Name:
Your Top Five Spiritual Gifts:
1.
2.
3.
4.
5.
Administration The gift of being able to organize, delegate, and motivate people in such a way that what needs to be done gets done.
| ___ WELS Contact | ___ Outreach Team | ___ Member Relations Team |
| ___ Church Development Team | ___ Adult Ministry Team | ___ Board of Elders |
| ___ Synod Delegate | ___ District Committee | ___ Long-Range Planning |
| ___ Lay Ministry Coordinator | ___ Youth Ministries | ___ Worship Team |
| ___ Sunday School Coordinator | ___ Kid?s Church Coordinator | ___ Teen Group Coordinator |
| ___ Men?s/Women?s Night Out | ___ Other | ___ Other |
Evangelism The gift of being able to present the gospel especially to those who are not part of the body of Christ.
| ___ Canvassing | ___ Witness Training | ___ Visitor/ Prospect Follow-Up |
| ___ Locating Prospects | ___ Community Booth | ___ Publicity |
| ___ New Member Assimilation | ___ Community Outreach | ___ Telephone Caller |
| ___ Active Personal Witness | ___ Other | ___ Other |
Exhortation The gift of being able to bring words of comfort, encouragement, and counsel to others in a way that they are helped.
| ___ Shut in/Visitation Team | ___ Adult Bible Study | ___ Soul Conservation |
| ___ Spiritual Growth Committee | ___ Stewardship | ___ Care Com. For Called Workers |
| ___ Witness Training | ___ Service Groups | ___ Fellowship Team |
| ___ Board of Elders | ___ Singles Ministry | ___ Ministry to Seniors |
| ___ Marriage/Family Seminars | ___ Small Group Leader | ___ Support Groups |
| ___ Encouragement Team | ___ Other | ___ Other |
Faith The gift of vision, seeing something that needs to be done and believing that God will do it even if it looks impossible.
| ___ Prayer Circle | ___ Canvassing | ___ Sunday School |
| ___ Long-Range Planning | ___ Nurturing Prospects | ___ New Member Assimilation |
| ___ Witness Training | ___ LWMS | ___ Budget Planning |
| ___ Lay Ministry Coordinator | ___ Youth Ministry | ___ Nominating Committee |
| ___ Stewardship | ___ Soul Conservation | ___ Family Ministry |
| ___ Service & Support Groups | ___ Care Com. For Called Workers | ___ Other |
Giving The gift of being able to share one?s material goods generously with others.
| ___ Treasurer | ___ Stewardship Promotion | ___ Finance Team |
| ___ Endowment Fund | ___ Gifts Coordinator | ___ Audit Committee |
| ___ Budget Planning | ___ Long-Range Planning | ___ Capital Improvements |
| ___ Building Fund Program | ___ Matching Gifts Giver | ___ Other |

* * *

WORK INSTRUCTION. Every entry must be given again exactly as it reads.

RESULT.
Name:
Your Top Five Spiritual Gifts:
1.
2.
3.
4.
5.
Administration The gift of being able to organize, delegate, and motivate people in such a way that what needs to be done gets done.
| ___ WELS Contact | ___ Outreach Team | ___ Member Relations Team |
| ___ Church Development Team | ___ Adult Ministry Team | ___ Board of Elders |
| ___ Synod Delegate | ___ District Committee | ___ Long-Range Planning |
| ___ Lay Ministry Coordinator | ___ Youth Ministries | ___ Worship Team |
| ___ Sunday School Coordinator | ___ Kid?s Church Coordinator | ___ Teen Group Coordinator |
| ___ Men?s/Women?s Night Out | ___ Other | ___ Other |
Evangelism The gift of being able to present the gospel especially to those who are not part of the body of Christ.
| ___ Canvassing | ___ Witness Training | ___ Visitor/ Prospect Follow-Up |
| ___ Locating Prospects | ___ Community Booth | ___ Publicity |
| ___ New Member Assimilation | ___ Community Outreach | ___ Telephone Caller |
| ___ Active Personal Witness | ___ Other | ___ Other |
Exhortation The gift of being able to bring words of comfort, encouragement, and counsel to others in a way that they are helped.
| ___ Shut in/Visitation Team | ___ Adult Bible Study | ___ Soul Conservation |
| ___ Spiritual Growth Committee | ___ Stewardship | ___ Care Com. For Called Workers |
| ___ Witness Training | ___ Service Groups | ___ Fellowship Team |
| ___ Board of Elders | ___ Singles Ministry | ___ Ministry to Seniors |
| ___ Marriage/Family Seminars | ___ Small Group Leader | ___ Support Groups |
| ___ Encouragement Team | ___ Other | ___ Other |
Faith The gift of vision, seeing something that needs to be done and believing that God will do it even if it looks impossible.
| ___ Prayer Circle | ___ Canvassing | ___ Sunday School |
| ___ Long-Range Planning | ___ Nurturing Prospects | ___ New Member Assimilation |
| ___ Witness Training | ___ LWMS | ___ Budget Planning |
| ___ Lay Ministry Coordinator | ___ Youth Ministry | ___ Nominating Committee |
| ___ Stewardship | ___ Soul Conservation | ___ Family Ministry |
| ___ Service & Support Groups | ___ Care Com. For Called Workers | ___ Other |
Giving The gift of being able to share one?s material goods generously with others.
| ___ Treasurer | ___ Stewardship Promotion | ___ Finance Team |
| ___ Endowment Fund | ___ Gifts Coordinator | ___ Audit Committee |
| ___ Budget Planning | ___ Long-Range Planning | ___ Capital Improvements |
| ___ Building Fund Program | ___ Matching Gifts Giver | ___ Other |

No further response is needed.